La Cour administrative d’appel de Nantes, par un arrêt du 29 septembre 2025, statue sur la légalité formelle de décisions ordonnant des fouilles intégrales. Cette affaire interroge l’obligation pour l’administration d’identifier l’auteur d’un acte faisant grief au sein des établissements de détention.
Un détenu a subi deux ordres de fouilles à nu le 2 décembre 2020 lors de mouvements au sein de l’établissement. Ces mesures ont été décidées au retour de la promenade de l’après-midi puis lors d’un placement en quartier de discipline.

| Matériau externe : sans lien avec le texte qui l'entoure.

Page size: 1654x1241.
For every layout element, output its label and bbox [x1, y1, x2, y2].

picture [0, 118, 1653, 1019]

Le tribunal administratif de Nantes a annulé ces deux décisions par un jugement rendu le 31 décembre 2024 pour méconnaissance des règles de forme. L’administration a alors formé un recours devant la juridiction d’appel afin de contester cette annulation et de valider les mesures litigieuses.
L’autorité administrative soutient que les agents étaient identifiables via une application informatique et des rapports de service rédigés après les faits. Le litige porte sur la question de savoir si l’identification de l’auteur par des outils internes suffit à régulariser une décision non signée. Les juges considèrent que l’absence de mention du nom et de signature manuscrite constitue une irrégularité privant l’administré d’une garantie substantielle.

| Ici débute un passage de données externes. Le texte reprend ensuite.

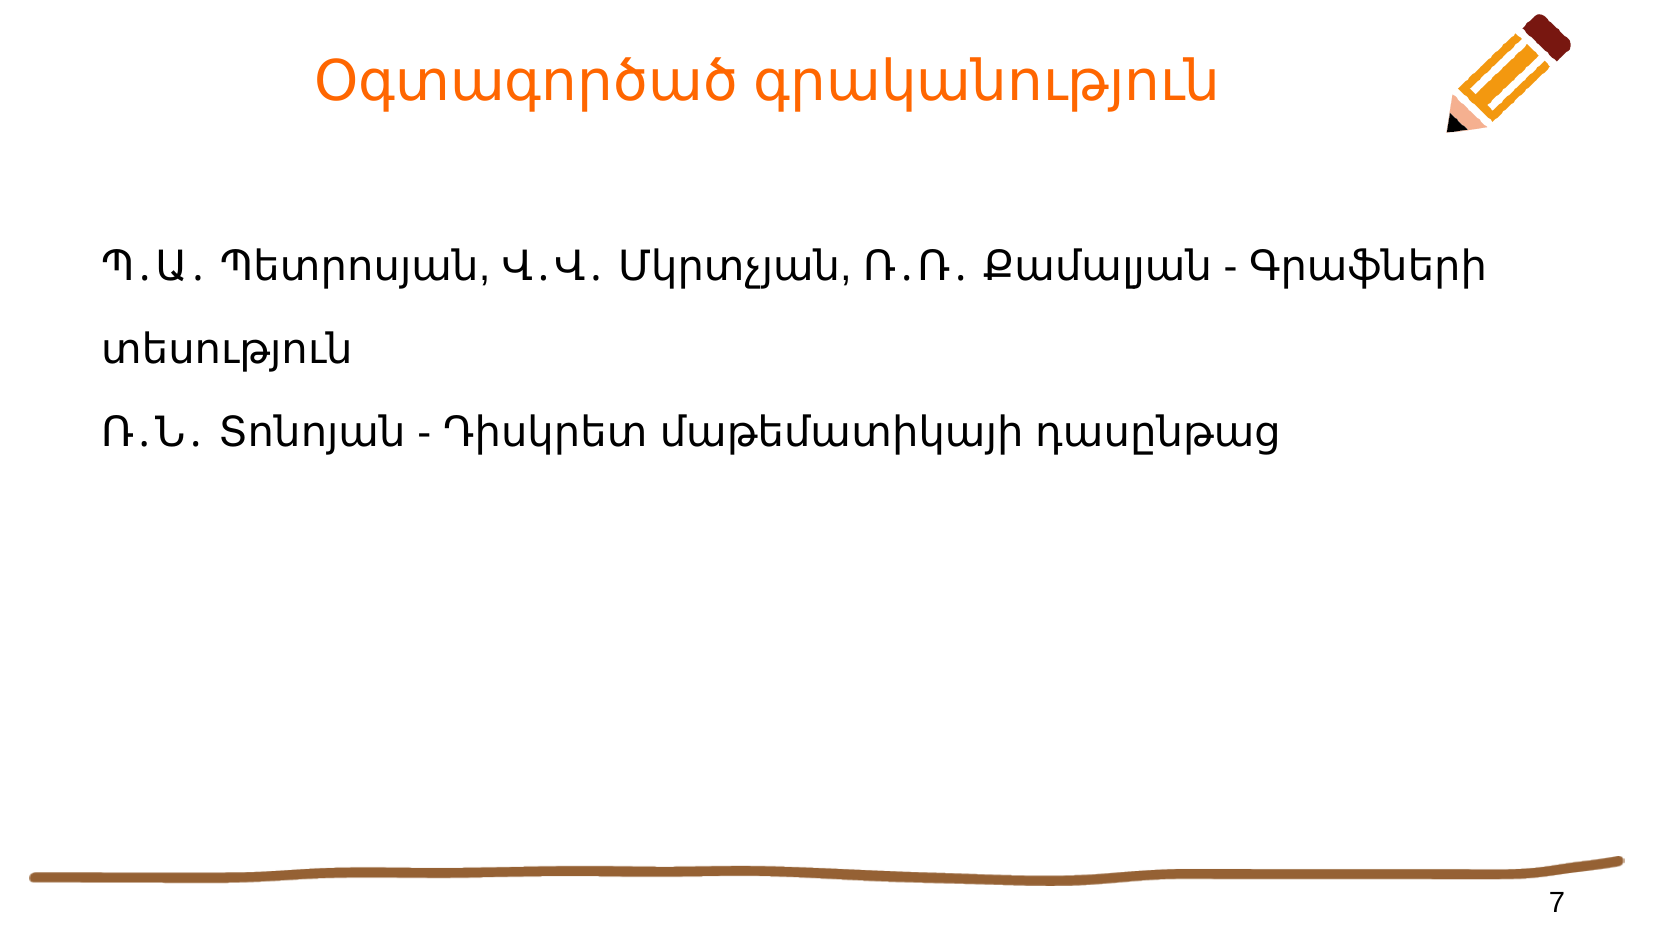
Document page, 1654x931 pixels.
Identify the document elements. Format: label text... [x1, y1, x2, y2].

picture [1446, 14, 1571, 133]
title Օգտագործած գրականություն [88, 29, 1447, 133]
list Պ․Ա․ Պետրոսյան, Վ․Վ․ Մկրտչյան, Ռ․Ռ․ Քամալյան - Գրաֆների տեսություն Ռ․Ն․ Տոնոյան - Դիսկրետ մաթեմատիկայի դասընթաց [88, 206, 1613, 857]
picture [29, 856, 1625, 886]
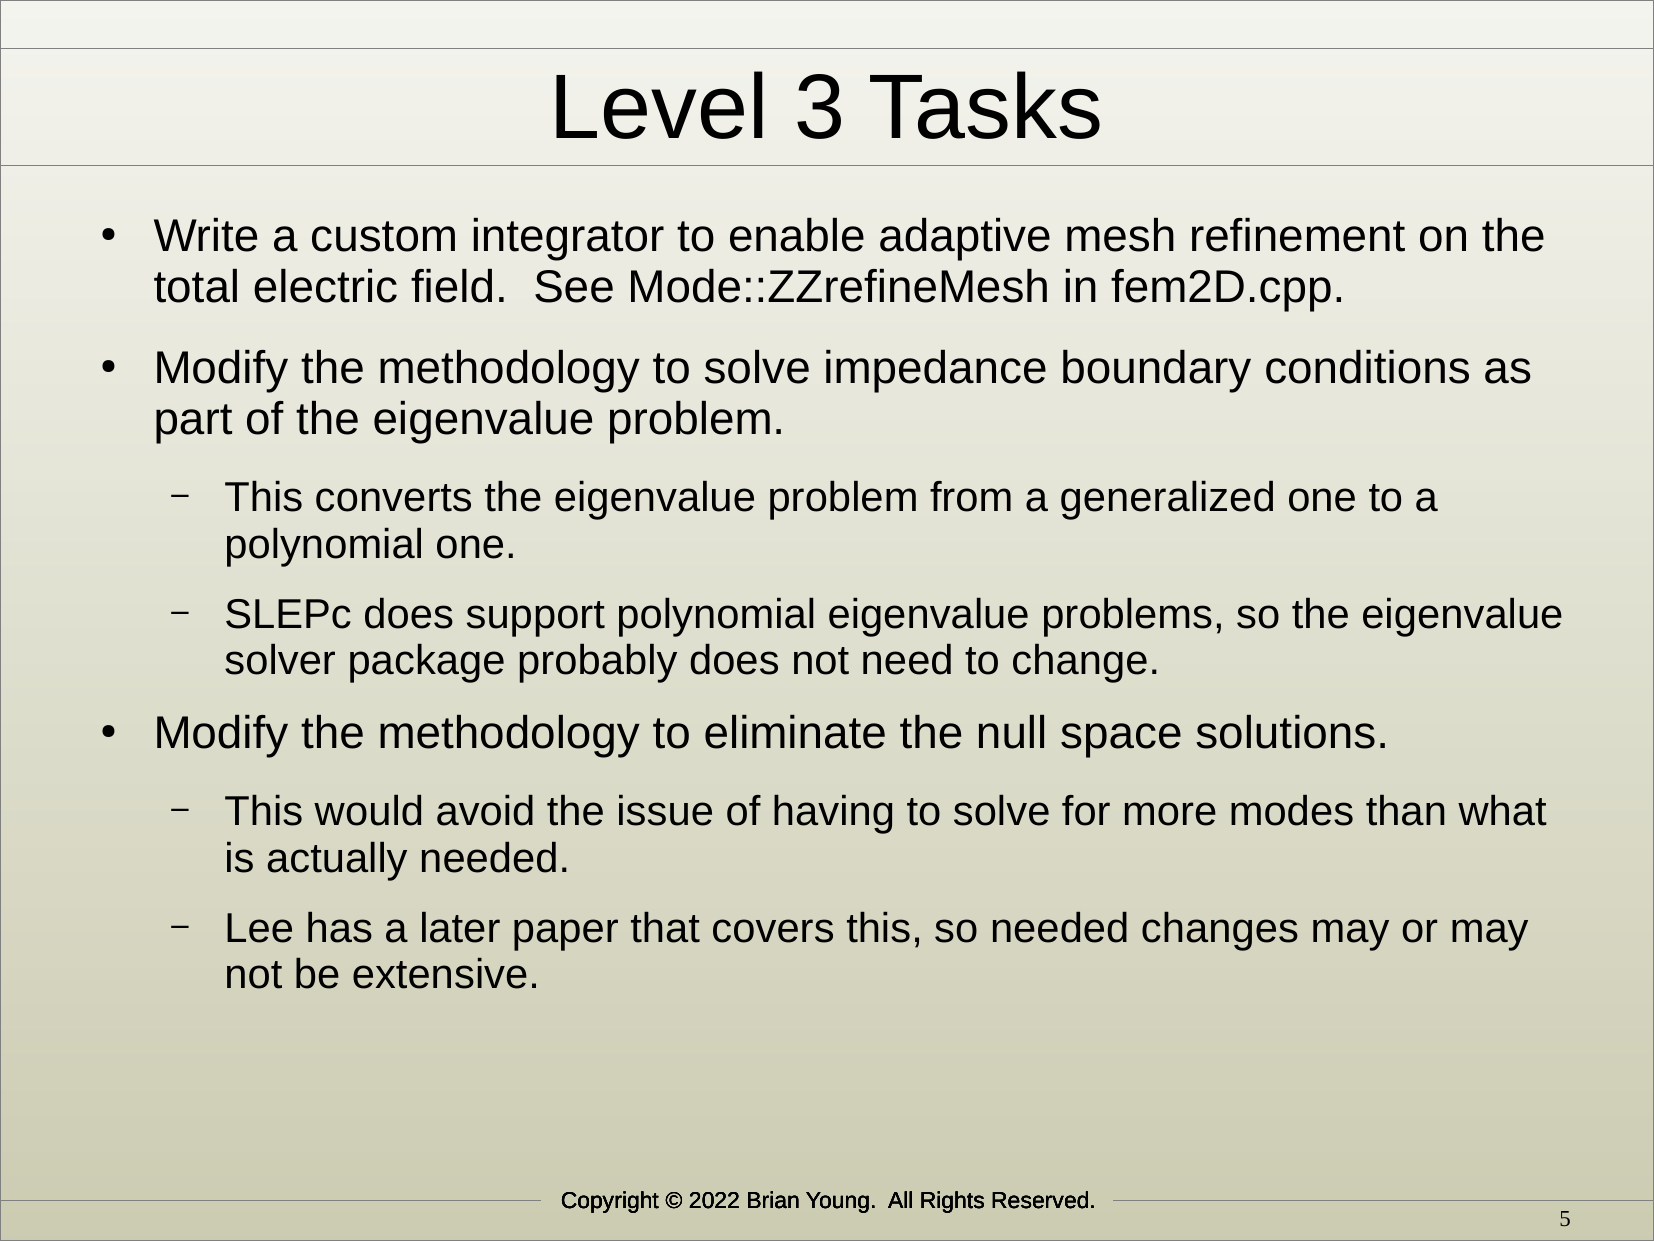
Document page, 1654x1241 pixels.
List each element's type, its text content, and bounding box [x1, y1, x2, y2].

list Write a custom integrator to enable adaptive mesh refinement on the total electric field. See Mode::ZZrefineMesh in fem2D.cpp. Modify the methodology to solve impedance boundary conditions as part of the eigenvalue problem. This converts the eigenvalue problem from a generalized one to a polynomial one. SLEPc does support polynomial eigenvalue problems, so the eigenvalue solver package probably does not need to change. Modify the methodology to eliminate the null space solutions. This would avoid the issue of having to solve for more modes than what is actually needed. Lee has a later paper that covers this, so needed changes may or may not be extensive. [82, 210, 1571, 1109]
title Level 3 Tasks [82, 49, 1571, 166]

L’analyse de cette solution impose d’examiner l’exigence de régularité formelle de l’acte administratif (I) avant de souligner la portée de la protection accordée au justiciable (II).
I. L’exigence de régularité formelle de l’acte administratif individuel
A. Le respect impératif des mentions prescrites par le code des relations entre le public et l’administration
La juridiction administrative rappelle que toute décision prise par une autorité doit comporter la signature de son auteur ainsi que ses prénoms et noms. L’article L. 212-1 du code des relations entre le public et l’administration impose effectivement ces mentions pour garantir la transparence de l’action publique. En l’espèce, les documents produits en première instance ne comportaient aucune signature, ni même le matricule ou la qualité de l’agent décisionnaire. Cette carence formelle entache l’acte d’un vice dont la gravité doit être appréciée au regard des droits reconnus aux administrés par le législateur.
B. L’insuffisance des éléments d’identification extrinsèques à l’acte administratif
L’administration invoquait la possibilité d’identifier les auteurs grâce à un logiciel de gestion interne et des rapports d’enquête rédigés par les services compétents. Toutefois, la juridiction administrative rejette cet argument en soulignant que ces informations n’étaient pas accessibles au destinataire de la mesure au moment de son exécution. Le juge précise qu’il ne ressort pas des pièces que les éléments d’identification « auraient été accessibles » afin de permettre de reconnaître les signataires sans ambiguïté. La régularité de la décision s’apprécie donc au regard des seules mentions portées sur l’acte notifié ou communiqué à la personne directement concernée.
Cette rigueur formelle se justifie par la nécessité de protéger les droits de la personne détenue face à des mesures particulièrement attentatoires aux libertés individuelles.
II. La sanction de la méconnaissance d’une garantie au profit du détenu
A. La qualification de l’identification de l’auteur comme garantie substantielle de l’administré
Le défaut de signature et d’identification de l’auteur ne constitue pas un simple vice de forme sans incidence sur la légalité de la mesure prise. Le juge administratif considère que « l’intéressé a été privé de la garantie, accordée aux administrés par le législateur » de pouvoir identifier l’auteur d’une décision. Cette qualification juridique est essentielle car elle permet d’annuler l’acte sans que le requérant ait besoin de démontrer l’existence d’un grief spécifique. La possibilité de connaître l’autorité responsable permet d’assurer l’exercice effectif des voies de recours et de vérifier la compétence réelle de l’agent signataire.
B. Les conséquences du défaut de signature sur le contrôle des mesures de sûreté
La solution retenue par la Cour administrative d’appel de Nantes confirme l’application de la jurisprudence classique relative aux vices de procédure en milieu carcéral. En rejetant la requête de l’administration, le juge administratif affirme la primauté du respect des formes protectrices sur les contraintes opérationnelles de la gestion quotidienne. Les mesures de fouilles intégrales doivent ainsi être entourées d’un formalisme strict pour éviter tout arbitraire et garantir le respect de la dignité humaine. Cette décision renforce la sécurité juridique des actes administratifs individuels en exigeant une clarté totale sur l’identité de l’autorité qui exerce ses prérogatives de puissance publique.